Marche forcée, oeuvres, 1930-1944, Miklós Radnóti
Marche forcée, Œuvres, 1930-1944, trad.hongrois et présentation par Jean-Luc Moreau, Editions Phébus, Collection D’aujourd’hui. Étranger, 2000
Ecrivain(s): Miklós Radnóti Edition: Phébus
« La mort, de notre attente, est la rose vermeille ».
Il était une fois un jeune homme qui marchait vers le nord. Il ne mangeait ni ne buvait. Il ne toucha pas au pain que lui jeta un boulanger. Il ne put y toucher. On cassait les bras qui se tendaient.

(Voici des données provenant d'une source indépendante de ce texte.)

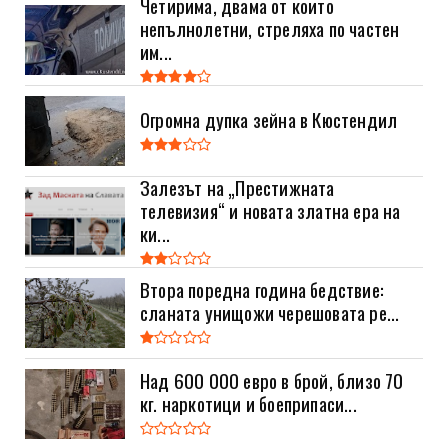
Четирима, двама от които
непълнолетни, стреляха по частен
им...
Огромна дупка зейна в Кюстендил
Залезът на „Престижната
телевизия“ и новата златна ера на
ки...
Втора поредна година бедствие:
сланата унищожи черешовата ре...
Над 600 000 евро в брой, близо 70
кг. наркотици и боеприпаси...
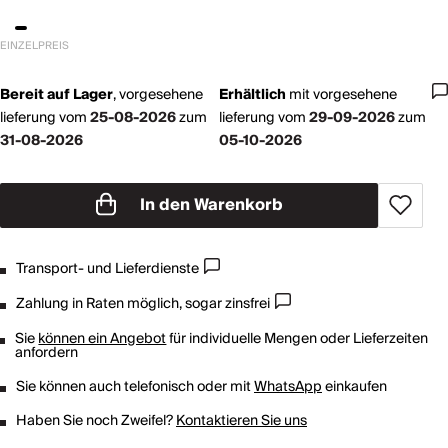
EINZELPREIS
Bereit auf Lager
,
vorgesehene
Erhältlich
mit
vorgesehene
lieferung vom
25-08-2026
zum
lieferung vom
29-09-2026
zum
31-08-2026
05-10-2026
In den Warenkorb
Transport- und Lieferdienste
Zahlung in Raten möglich, sogar zinsfrei
Sie
können ein Angebot
für individuelle Mengen oder Lieferzeiten
anfordern
Sie können auch telefonisch oder mit
WhatsApp
einkaufen
Haben Sie noch Zweifel?
Kontaktieren Sie uns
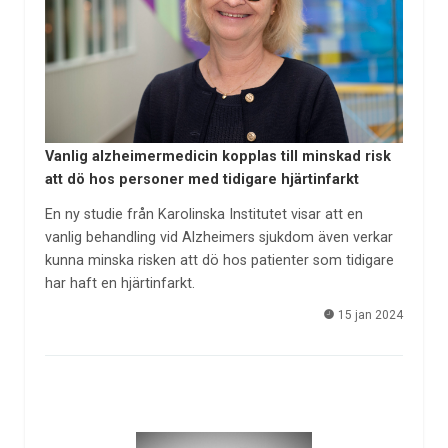
Vanlig alzheimermedicin kopplas till minskad risk
att dö hos personer med tidigare hjärtinfarkt
En ny studie från Karolinska Institutet visar att en
vanlig behandling vid Alzheimers sjukdom även verkar
kunna minska risken att dö hos patienter som tidigare
har haft en hjärtinfarkt.
15 jan 2024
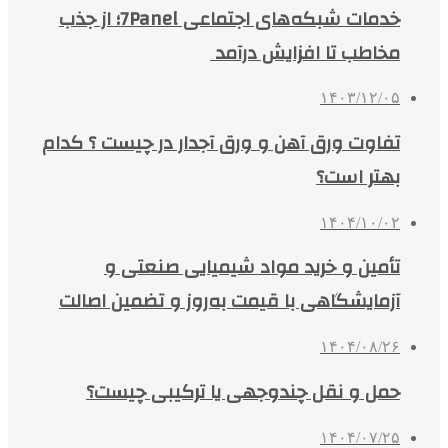
خدمات شبکه‌های اجتماعی 7Panel؛ از جذب
مخاطب تا افزایش درآمد
۱۴۰۳/۱۲/۰۵
تفاوت ورق آهن و ورق آجدار در چیست ؟ کدام
بهتر است؟
۱۴۰۴/۱۰/۰۲
تأمین و خرید مواد شیمیایی صنعتی و
آزمایشگاهی با قیمت به‌روز و تضمین اصالت
۱۴۰۴/۰۸/۲۶
حمل و نقل چندوجهی یا ترکیبی چیست؟
۱۴۰۴/۰۷/۲۵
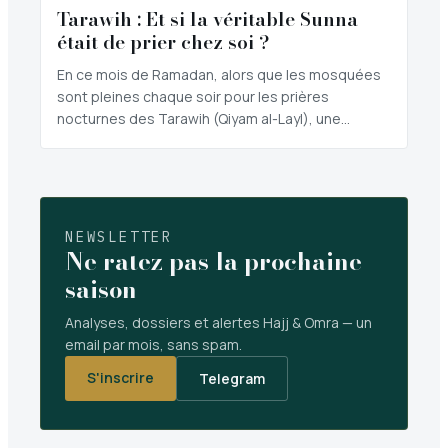
Tarawih : Et si la véritable Sunna
était de prier chez soi ?
En ce mois de Ramadan, alors que les mosquées
sont pleines chaque soir pour les prières
nocturnes des Tarawih (Qiyam al-Layl), une…
NEWSLETTER
Ne ratez pas la prochaine
saison
Analyses, dossiers et alertes Hajj & Omra — un
email par mois, sans spam.
S'inscrire
Telegram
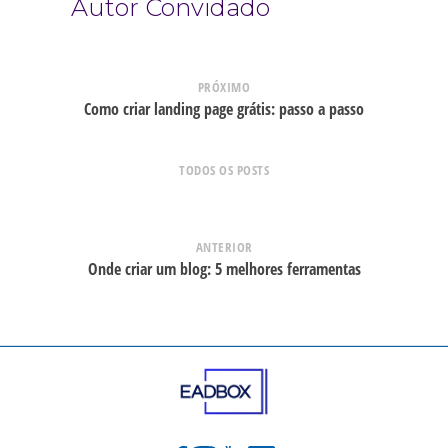
Autor Convidado
PRÓXIMO
Como criar landing page grátis: passo a passo
TODOS OS POSTS
ANTERIOR
Onde criar um blog: 5 melhores ferramentas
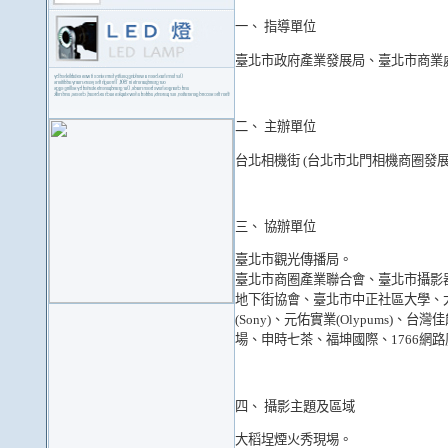
一、 指導單位
臺北市政府產業發展局、臺北市商業
二、 主辦單位
台北相機街 (台北市北門相機商圈發展
三、 協辦單位
臺北市觀光傳播局。
臺北市商圈產業聯合會、臺北市攝影
地下街協會、臺北市中正社區大學、
(Sony)、元佑實業(Olypums)
場、申時七茶、福坤國際、1766網路廣
四、 攝影主題及區域
大稻埕煙火秀現埸。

Il était une fois un homme plein d’espoir qui avait pour compagnons de voyage des hommes qui étaient abattus parce qu’ils étaient pieds nus ou parce qu’ils avaient gardé leurs chaussures. Il était une fois un homme qui voulut malgré tout continuer. Il ne pouvait ni manger, ni boire. Ce qui retint son attention, un soir de magnifique coucher de soleil, ce fut un peu de maïs séché, qui était éparpillé sur le sol, et qui l’appelait. Sans manger ni boire. Le cochon qu’il vit au loin voulut bien lui laisser un peu de son modeste repas (bouillie de maïs). Il était une fois un homme qui marchait en direction du nord. Il vit son ami musicien (qui n’avait guère plus de vingt printemps dans ses chaussures – il les avait gardées –) recevoir une balle dans la nuque parce qu’il ne voulait pas se défaire de son violon (dont il se servait pour vivre). Il le vit se relever, marcher en boitant vers un arbre, et s’écrouler, obéissant au chant d’une mitraillette, lequel avait immédiatement suivi ces aboiements : Der springt noch auf (Il remue encore).
Lui continuait. Dans la boue. Il boite, ses pieds sont en sang. Sans manger ni boire. Il ne peut plus marcher. Le bandage que des amis lui font n’y change rien. Il veut écrire à sa femme qu’il est en train de courir vers elle. « Mes enfants, je n’en peux plus », confie-t-il à des oreilles alentour qui, remplies de sang et de boue, ne peuvent l’entendre. Il était une fois un homme à qui l’on demanda, sans formule de politesse, de creuser un trou – sa tombe – dans un sol très dur. À qui l’on demanda de s’agenouiller près du trou et de baisser la tête. Pendant que ses compagnons de voyage voyaient le soleil les quitter à jamais, lui avait rampé (il ne pouvait plus marcher) jusque derrière le talus que constituait la terre qu’on avait enlevée du sol, avait sorti un petit carnet de son blouson noir taché de sang et de boue, et s’était mis, à l’abri de tous les regards, à écrire. Mais déjà, il ne restait que lui…
Cet homme, c’est un poète. C’est Radnóti. Cet homme n’est pas mort. Il a mis suffisamment de lui dans son œuvre pour que ça continue à vivre tout seul. Il ne tient qu’à vous de lui rendre, par votre lecture attentive, quelques-unes des heures de soleil qu’on lui a arrachées. Il ne tient qu’à vous de ne pas le tuer une seconde fois.